1. Validate and sanitize all identifiers used in cache keys

Ensure that any user input used in cache keys is validated against an allowlist or strict pattern. For identifiers, enforce UUID or integer formats and reject unexpected characters.

import { schema } from '@ioc:Adonis/Core/Validator'
import Cache from '@ioc:Adonis/Addons/LucidCache'

const profileSchema = schema.create({
  profileId: schema.string({}, [rules.uuid()])
})

export async function getProfile(ctx) {
  const validated = await validator.validate({ schema: profileSchema, data: ctx.request.params() })
  const key = `profile:${validated.profileId}`
  const cached = await Cache.store('default').get(key)
  if (cached) return cached
  const row = await db.query('SELECT * FROM profiles WHERE id = $1', [validated.profileId])
  await Cache.store('default').put(key, row, 300)
  ctx.response.send(row)
}

2. Use tenant-aware cache keys to prevent cross-tenant poisoning

When Cockroachdb hosts multitenancy via a tenant_id column, include the tenant in the cache key and avoid caching across tenants.

export async function getTenantData(ctx) {
  const tenantId = ctx.auth.user?.tenantId
  const key = `tenant:${tenantId}:profile:${validated.profileId}`
  const cached = await Cache.store('default').get(key)
  if (cached) return cached
  const row = await db.query(
    'SELECT * FROM profiles WHERE id = $1 AND tenant_id = $2',
    [validated.profileId, tenantId]
  )
  await Cache.store('default').put(key, row, 300)
  ctx.response.send(row)
}

3. Parameterize queries and avoid caching raw result sets that include sensitive flags

Do not cache entries that include mutable authorization attributes. If caching is necessary, store only non-sensitive fields and re-check permissions on each request.

export async function getPublicProfile(ctx) {
  const key = `public:profile:${validated.profileId}`
  const cached = await Cache.store('default').get(key)
  if (cached) return cached
  const row = await db.query(
    'SELECT id, name, avatar_url, created_at FROM profiles WHERE id = $1',
    [validated.profileId]
  )
  // Do not cache isAdmin or role fields
  await Cache.store('default').put(key, row, 300)
  ctx.response.send(row)
}

4. Set explicit TTLs and use cache versioning for data that changes

When underlying Cockroachdb data is updated frequently, use versioned keys or short TTLs to reduce the window where poisoned data can be served.

const row = await db.query('SELECT * FROM profiles WHERE id = $1', [validated.profileId])
const version = row.updatedAt ? new Date(row.updatedAt).getTime() : Date.now()
const key = `profile:${validated.profileId}:v${version}`
await Cache.store('default').put(key, row, 60)

5. Prefer parameterized statements and avoid string interpolation in queries cached by key

Always use placeholders ($1, $2) with Cockroachdb drivers to ensure inputs are treated as values, not executable fragments.

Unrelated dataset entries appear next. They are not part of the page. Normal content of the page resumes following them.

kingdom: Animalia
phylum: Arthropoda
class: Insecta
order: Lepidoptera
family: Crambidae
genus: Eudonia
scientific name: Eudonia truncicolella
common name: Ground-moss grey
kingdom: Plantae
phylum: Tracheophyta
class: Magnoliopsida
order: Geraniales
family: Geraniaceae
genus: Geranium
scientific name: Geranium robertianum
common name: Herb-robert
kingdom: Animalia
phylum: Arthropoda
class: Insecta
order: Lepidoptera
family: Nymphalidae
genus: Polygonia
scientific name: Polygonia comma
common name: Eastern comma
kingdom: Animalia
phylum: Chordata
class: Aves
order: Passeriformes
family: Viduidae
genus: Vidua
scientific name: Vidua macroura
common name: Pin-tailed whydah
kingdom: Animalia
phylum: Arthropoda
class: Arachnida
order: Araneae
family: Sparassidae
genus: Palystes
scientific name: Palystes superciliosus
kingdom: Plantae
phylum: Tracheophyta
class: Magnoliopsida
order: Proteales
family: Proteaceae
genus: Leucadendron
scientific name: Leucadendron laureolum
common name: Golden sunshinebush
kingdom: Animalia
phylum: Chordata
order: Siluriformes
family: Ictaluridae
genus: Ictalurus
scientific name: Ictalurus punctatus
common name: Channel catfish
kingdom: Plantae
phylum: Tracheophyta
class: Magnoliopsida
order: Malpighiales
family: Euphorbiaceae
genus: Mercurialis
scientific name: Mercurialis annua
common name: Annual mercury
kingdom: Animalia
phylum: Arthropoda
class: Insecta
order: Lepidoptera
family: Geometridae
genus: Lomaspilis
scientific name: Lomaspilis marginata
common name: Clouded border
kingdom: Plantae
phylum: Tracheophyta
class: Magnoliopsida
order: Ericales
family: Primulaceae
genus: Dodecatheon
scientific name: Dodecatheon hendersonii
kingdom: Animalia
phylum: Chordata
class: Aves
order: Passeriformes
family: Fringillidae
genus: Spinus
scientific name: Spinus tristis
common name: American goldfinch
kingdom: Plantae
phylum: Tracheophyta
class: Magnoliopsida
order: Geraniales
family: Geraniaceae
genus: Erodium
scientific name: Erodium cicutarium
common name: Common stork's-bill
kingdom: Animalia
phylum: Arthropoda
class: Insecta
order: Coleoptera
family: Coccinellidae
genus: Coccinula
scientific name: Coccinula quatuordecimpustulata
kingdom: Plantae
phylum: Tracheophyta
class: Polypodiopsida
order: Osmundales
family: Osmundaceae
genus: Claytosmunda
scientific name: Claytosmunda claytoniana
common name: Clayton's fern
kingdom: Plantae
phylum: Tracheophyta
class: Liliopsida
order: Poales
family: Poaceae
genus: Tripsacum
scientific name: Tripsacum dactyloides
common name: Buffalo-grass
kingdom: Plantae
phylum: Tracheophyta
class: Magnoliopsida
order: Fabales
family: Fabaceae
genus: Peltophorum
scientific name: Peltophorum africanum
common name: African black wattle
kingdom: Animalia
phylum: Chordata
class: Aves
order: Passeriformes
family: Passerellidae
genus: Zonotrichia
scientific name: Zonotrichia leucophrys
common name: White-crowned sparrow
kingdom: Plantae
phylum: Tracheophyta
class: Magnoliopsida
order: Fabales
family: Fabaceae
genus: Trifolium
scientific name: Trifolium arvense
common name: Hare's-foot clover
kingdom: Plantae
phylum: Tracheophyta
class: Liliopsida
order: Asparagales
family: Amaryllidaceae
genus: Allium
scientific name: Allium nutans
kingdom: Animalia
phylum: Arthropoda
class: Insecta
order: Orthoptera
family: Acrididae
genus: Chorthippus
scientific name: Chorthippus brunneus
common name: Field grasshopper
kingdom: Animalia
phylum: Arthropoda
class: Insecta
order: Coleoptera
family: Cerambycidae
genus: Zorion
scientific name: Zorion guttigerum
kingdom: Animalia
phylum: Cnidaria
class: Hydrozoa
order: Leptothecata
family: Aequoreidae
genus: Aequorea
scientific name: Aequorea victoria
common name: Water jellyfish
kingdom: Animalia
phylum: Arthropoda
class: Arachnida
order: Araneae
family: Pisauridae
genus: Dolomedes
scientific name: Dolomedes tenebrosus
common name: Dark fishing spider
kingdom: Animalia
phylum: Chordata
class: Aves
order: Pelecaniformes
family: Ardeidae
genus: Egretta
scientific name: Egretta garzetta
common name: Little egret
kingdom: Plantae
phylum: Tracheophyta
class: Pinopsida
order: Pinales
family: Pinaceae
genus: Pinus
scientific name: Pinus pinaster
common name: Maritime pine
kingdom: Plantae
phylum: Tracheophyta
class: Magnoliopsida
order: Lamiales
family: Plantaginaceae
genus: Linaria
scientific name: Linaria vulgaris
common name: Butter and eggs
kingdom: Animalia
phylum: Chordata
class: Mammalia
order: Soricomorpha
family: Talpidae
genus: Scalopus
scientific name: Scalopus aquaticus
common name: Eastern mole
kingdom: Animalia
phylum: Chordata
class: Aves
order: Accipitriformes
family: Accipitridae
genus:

This prevents injection that could manipulate cache behavior indirectly.

// Correct: parameterized
await db.query('SELECT * FROM sessions WHERE user_id = $1 AND expires > NOW()', [userId])

// Avoid: string interpolation that may affect cache key construction
// await db.query(`SELECT * FROM sessions WHERE user_id = ${userId}`)

6. Use middleBrick scans to detect cache-related risks

Run middleBrick against your API endpoints to uncover cache poisoning indicators such as missing input validation, weak cache key construction, and exposed internal errors. The scanner maps findings to OWASP API Top 10 and provides remediation guidance without requiring agents or credentials.

Frequently Asked Questions

Can cache poisoning in Adonisjs with Cockroachdb lead to privilege escalation?
Yes. If cached results include authorization flags such as isAdmin and those caches are not invalidated when permissions change, an attacker can retain elevated privileges until cache expiry. Mitigate by excluding sensitive flags from cached data and re-checking permissions on each request.
How does middleBrick help identify cache poisoning risks?
middleBrick scans API endpoints and unauthenticated attack surfaces, testing input validation, cache key handling, and data exposure. It reports findings like weak cache key construction and maps them to frameworks such as OWASP API Top 10, providing actionable remediation guidance.